**TEXT**
BEGIN

# Some Pic's from current logging project at my home



## JOE.G (Feb 10, 2013)

Every year I try to log a section of my property, Last year I took a lot of Hemlock and Pine out, since my friends mill is a couple miles up the road and that is what he deals with, Makes Hemlock worth more to take when trucking it is close.

This year I was going to take some more Hemlock and Pine along with Hard and Soft Maple.There is a lot of Blow down from the storm last fall so that is what we are working on now, Then I may get back on course and hit the Maple.

Most of the wood in the Pic's Would not have been taken because of it's smaller size but this is all blow down so it is going.


----------



## JOE.G (Feb 10, 2013)




----------



## JOE.G (Feb 10, 2013)




----------



## JOE.G (Feb 10, 2013)




----------



## stihl023/5 (Feb 10, 2013)

Nice photo's:msp_thumbup:


----------



## mile9socounty (Feb 10, 2013)

Really nice photos Joe.


----------



## JOE.G (Feb 10, 2013)

I am just trying to get the land healthy again, when I bought the place everything was neglected, I am trying to open it up a bit and let some of the smaller wood have a chance to grow, I have some really Nice trees here and I have huge straight Cherries which I am saving in till price goes up, I figured I can take the stuff that is pretty mature now out, let the smaller stuff grow. I am making a bird habbitats out of the slash and what not also. I try and get the stuff that blows down out even if it is smaller, I would rather sell it for fire wood or for lumber then to let it sit and rot and plus I hate the look of a cluttered woods.

END

**EXERCISE INSTRUCTIONS**
(a) List every kind of tree that the logging thread names.
(b) Edit the logging thread by giving its passage from "Every year I" up to and including "it is close." again, with "trucking" changed to "hauling".

**Dataset entries**
BEGIN

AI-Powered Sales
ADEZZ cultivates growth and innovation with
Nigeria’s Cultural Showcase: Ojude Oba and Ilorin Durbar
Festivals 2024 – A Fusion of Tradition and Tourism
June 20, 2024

END
BEGIN

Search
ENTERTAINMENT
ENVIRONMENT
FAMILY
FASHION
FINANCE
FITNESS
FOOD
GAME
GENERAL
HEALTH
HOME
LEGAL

END

**SOLUTION SET**
(a) Hemlock, Pine, Hard Maple, Soft Maple, Cherries

(b)
Every year I try to log a section of my property, Last year I took a lot of Hemlock and Pine out, since my friends mill is a couple miles up the road and that is what he deals with, Makes Hemlock worth more to take when hauling it is close.